I can reliably cause crc-corruption in the case when the lease timesout. The following scenario explains this:

The client renews his lease every 30 seconds. The namenode declares a client as 'dead' if it does not get a lease-renewal message in 60 seconds. The namenode then reclaims the datablocks for that file; these datablocks may now get allocated from another file.

If it so happens that a client gets delayed for more than 60 seconds in its lease renewal (due to network congestion, slow response from datanodes, etc. etc), then the namenode will experience a lease expiration and will reclaim the blocks for that file in question. The namenode may now allocate these blocks to a new file. This new file may start writing to this block. Meanwhile the original file-writer may continue to flush his data to the same block because it has not yet experienced a lease-timeout-exception.  This may lead to data corruption. 

Simulating the lease-expiration timeouts to occur immediately causes crc corruptions to show up.
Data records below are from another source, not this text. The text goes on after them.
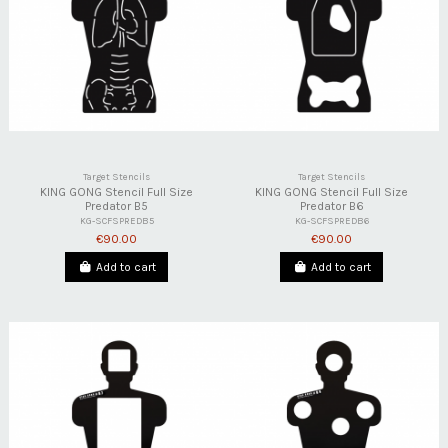
Target Stencils
Target Stencils
KING GONG Stencil Full Size
KING GONG Stencil Full Size
Predator B5
Predator B6
KG-SCFSPREDB5
KG-SCFSPREDB6
€90.00
€90.00
Add to cart
Add to cart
> dfs locking doesn't notify the application when a lock is lost
> --------------------------------------------------------------
>
>                 Key: HADOOP-656
>                 URL: http://issues.apache.org/jira/browse/HADOOP-656
>             Project: Hadoop
>          Issue Type: Bug
>          Components: dfs
>    Affects Versions: 0.7.2
>            Reporter: Owen O'Malley
>         Assigned To: Sameer Paranjpye
>
> DFS locks may be lost for failing to renew the lease on time, but the application is not notified about the loss of the lock and may therefore perform operations assuming it has the lock, even though the lock has been given to another process. I propose that DFS operations check to see if that client has lost a lock since the last check and if so throw a LostLockException.